Over 50 drugs for cancer, rare diseases set to get cheaper

Govt Plans To Cap Trade Margins For Them At 25-30%

New Delhi:

In a move to curtail profiteering on crucial medicines, the government is set to cap trade margins charged by drug retailers and stockists at around 25-30% for over 50 non-schedule medicines for cancer and rare diseases, which are currently exempted from price regulation, official sources said.

The decision was taken in a high level meeting with the prime minister’s office (PMO) earlier this month. The list of around 50 drugs, drawn by the directorate general of health services (DGHS), include 39 anti-cancer medicines and orphan drugs used in treatment of rare diseases. “PMO had asked the health ministry to prepare a list of non-schedule anticancer and orphan drugs which are currently outside price control but requires intervention to make them affordable for common man. The list has been submitted and order in this regard will be issued very soon,” an official told TOI.

He added, the government will use Para 19 of the Drugs Price Control Order (DPCO) to fix the trade margin under “extraordinary circumstances” in public interest.

The move assumes significance as many new cancer medicines, mostly patented drugs, and orphan drugs are exorbitantly priced but remain outside the purview of price regulation. By capping trade margin of such medicines, the government aims to make them affordable while limiting excessive gains made by wholesalers, distributors and chemists.

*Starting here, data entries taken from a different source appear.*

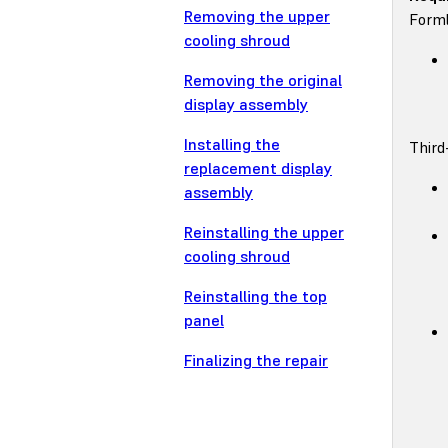
Removing the upper
Forml
cooling shroud
Removing the original
display assembly
Installing the
Third
replacement display
assembly
Reinstalling the upper
cooling shroud
Reinstalling the top
panel
Finalizing the repair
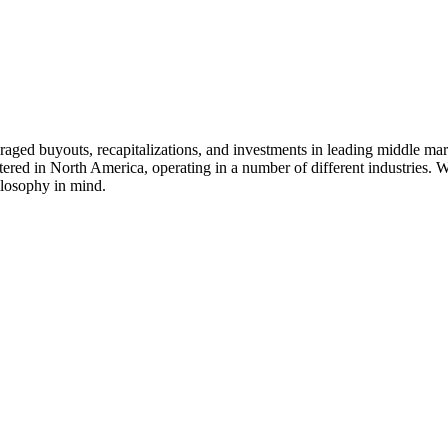
veraged buyouts, recapitalizations, and investments in leading middle m
tered in North America, operating in a number of different industries. W
ilosophy in mind.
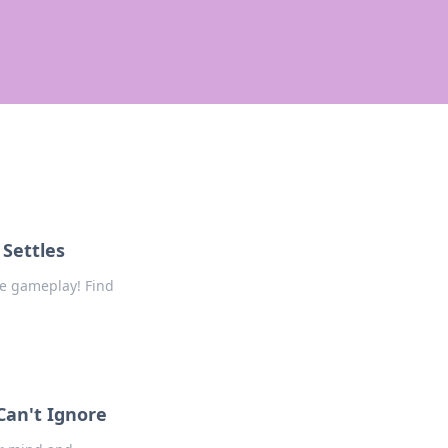
Settles
e gameplay! Find
Can't Ignore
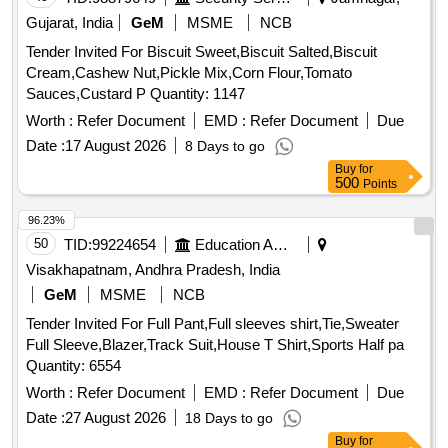
Gujarat, India
GeM
MSME
NCB
Tender Invited For Biscuit Sweet,Biscuit Salted,Biscuit
Cream,Cashew Nut,Pickle Mix,Corn Flour,Tomato
Sauces,Custard P Quantity: 1147
Worth :
Refer Document
EMD :
Refer Document
Due
Date :
17 August 2026
8 Days to go
Buy
for
500
Points
96.23%
50
TID:
99224654
Education And Research Institute
Visakhapatnam, Andhra Pradesh, India
GeM
MSME
NCB
Tender Invited For Full Pant,Full sleeves shirt,Tie,Sweater
Full Sleeve,Blazer,Track Suit,House T Shirt,Sports Half pa
Quantity: 6554
Worth :
Refer Document
EMD :
Refer Document
Due
Date :
27 August 2026
18 Days to go
Buy
for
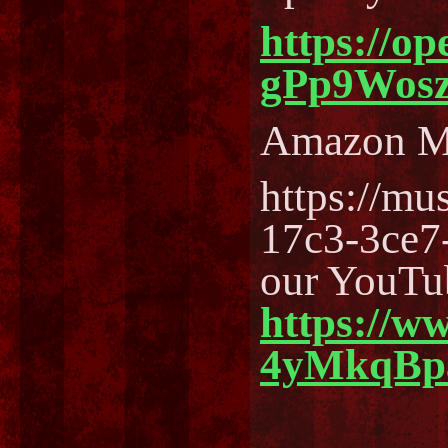
https://o
gPp9Wos
Amazon M
https://m
17c3-3ce7
our YouTu
https://w
4yMkqBp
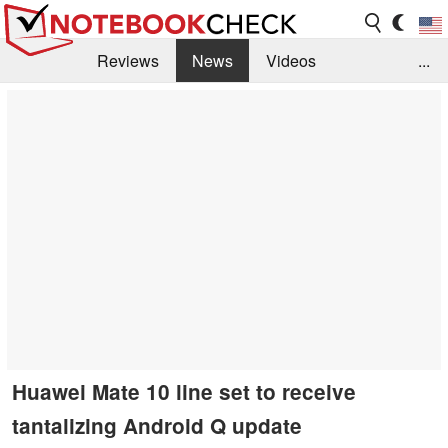
Reviews
News
Videos
...
Benchmarks / Tech
Buyers Guide
Magazine
Library
Search
Jobs
Huawei Mate 10 line set to receive
tantalizing Android Q update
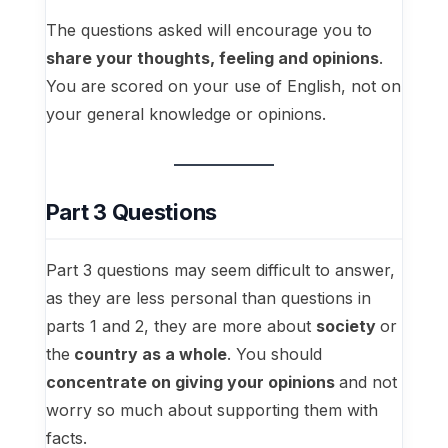
The questions asked will encourage you to
share your thoughts, feeling and opinions
.
You are scored on your use of English, not on
your general knowledge or opinions.
Part 3 Questions
Part 3 questions may seem difficult to answer,
as they are less personal than questions in
parts 1 and 2, they are more about
society
or
the
country as a whole
. You should
concentrate on giving your opinions
and not
worry so much about supporting them with
facts.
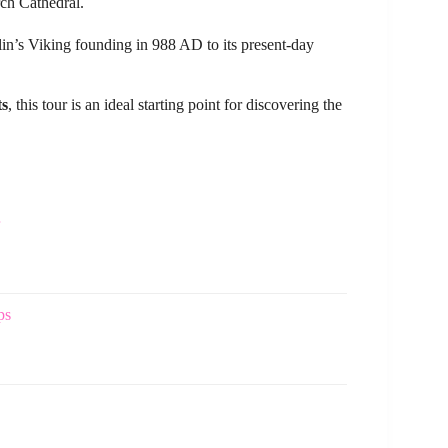
ch Cathedral.
in’s Viking founding in 988 AD to its present-day
ts
, this tour is an ideal starting point for discovering the
ps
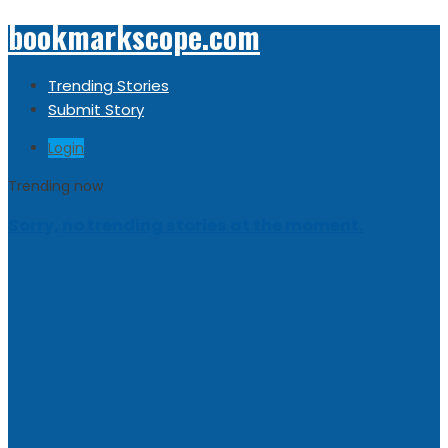
bookmarkscope.com
Trending Stories
Submit Story
Login
Trending now
Sorry, no trending stories at the moment.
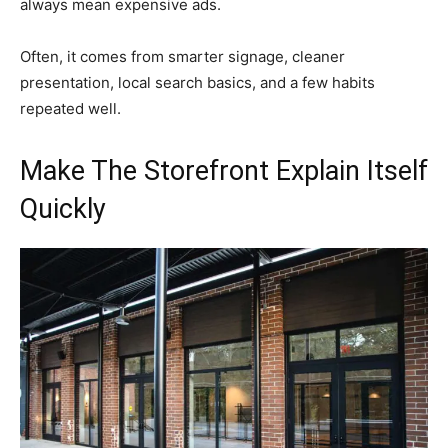
always mean expensive ads.
Often, it comes from smarter signage, cleaner
presentation, local search basics, and a few habits
repeated well.
Make The Storefront Explain Itself
Quickly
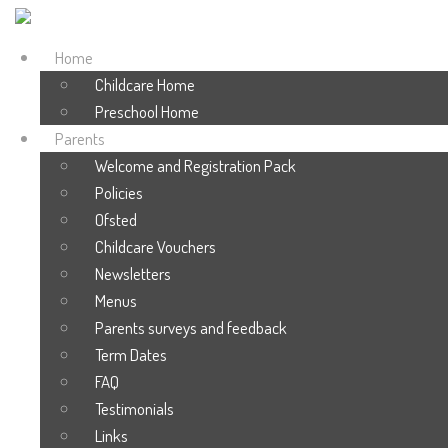
Home
Childcare Home
Preschool Home
Parents
Welcome and Registration Pack
Policies
Ofsted
Childcare Vouchers
Newsletters
Menus
Parents surveys and feedback
Term Dates
FAQ
Testimonials
Links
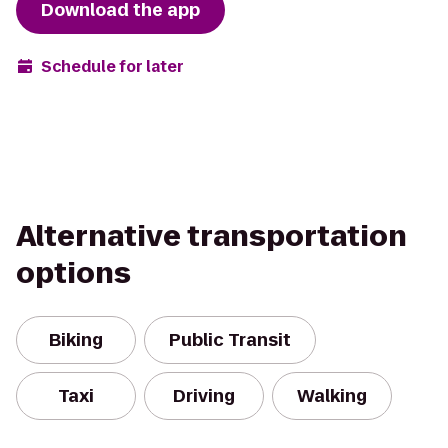
Download the app
Schedule for later
Alternative transportation
options
Biking
Public Transit
Taxi
Driving
Walking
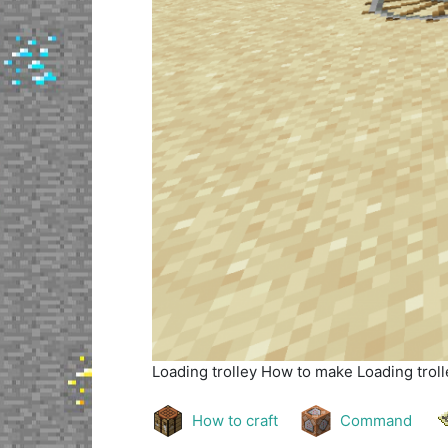
Loading trolley
How to make Loading trolle
How to craft
Command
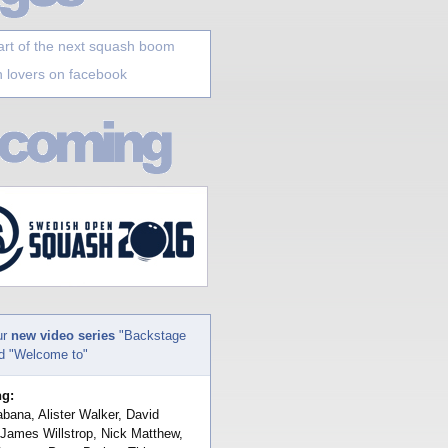
art of the next squash boom
 lovers on facebook
ur
new video series
"Backstage
nd "Welcome to"
ng:
bana, Alister Walker, David
 James Willstrop, Nick Matthew,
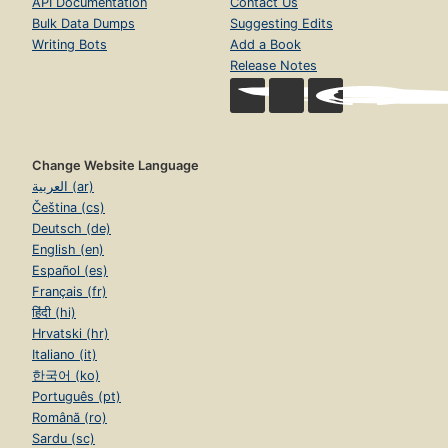
API Documentation
Contact Us
Bulk Data Dumps
Suggesting Edits
Writing Bots
Add a Book
Release Notes
Change Website Language
العربية (ar)
Čeština (cs)
Deutsch (de)
English (en)
Español (es)
Français (fr)
हिंदी (hi)
Hrvatski (hr)
Italiano (it)
한국어 (ko)
Português (pt)
Română (ro)
Sardu (sc)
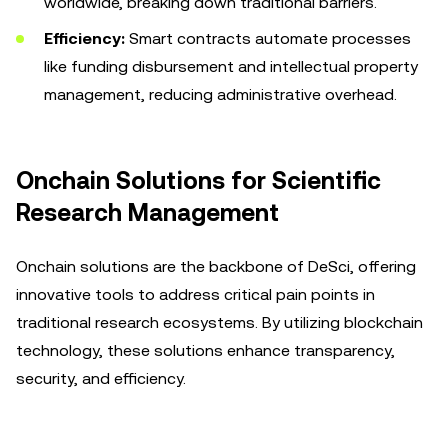
worldwide, breaking down traditional barriers.
Efficiency:
Smart contracts automate processes
like funding disbursement and intellectual property
management, reducing administrative overhead.
Onchain Solutions for Scientific
Research Management
Onchain solutions are the backbone of DeSci, offering
innovative tools to address critical pain points in
traditional research ecosystems. By utilizing blockchain
technology, these solutions enhance transparency,
security, and efficiency.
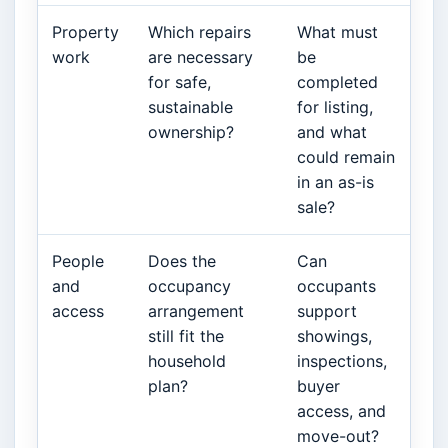
Property
Which repairs
What must
work
are necessary
be
for safe,
completed
sustainable
for listing,
ownership?
and what
could remain
in an as-is
sale?
People
Does the
Can
and
occupancy
occupants
access
arrangement
support
still fit the
showings,
household
inspections,
plan?
buyer
access, and
move-out?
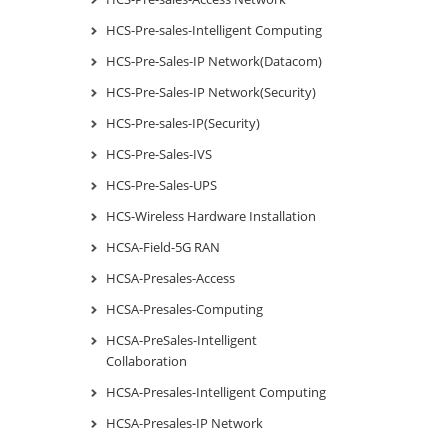
HCS-Pre-sales-Intelligent Computing
HCS-Pre-Sales-IP Network(Datacom)
HCS-Pre-Sales-IP Network(Security)
HCS-Pre-sales-IP(Security)
HCS-Pre-Sales-IVS
HCS-Pre-Sales-UPS
HCS-Wireless Hardware Installation
HCSA-Field-5G RAN
HCSA-Presales-Access
HCSA-Presales-Computing
HCSA-PreSales-Intelligent
Collaboration
HCSA-Presales-Intelligent Computing
HCSA-Presales-IP Network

At present the government caps the trade margin on schedule or price controlled medicines at 8% and 16%, respectively for wholesalers and retailers. However, in case of non-schedule medicines, companies are free to negotiate with traders on margins. Experts say trade margins form a major portion of a medicine’s MRP and companies often pay exorbitant margins to the trade chain to push their drugs through retailers. The proposed move will also override department of pharma’s previous order which exempted orphan and patented drugs from the price control.

Government think tank Niti Aayog had suggested trimming trade margins to bring down prices of crucial medicines, which still remain outside price control. In a presentation to PMO in April last year, Niti Aayog had recommended a maximum trade margin of 24% on first point of sale (i.e. stockist, wholesaler, distributor or hospital) for schedule drugs and 30% for non-schedule drugs.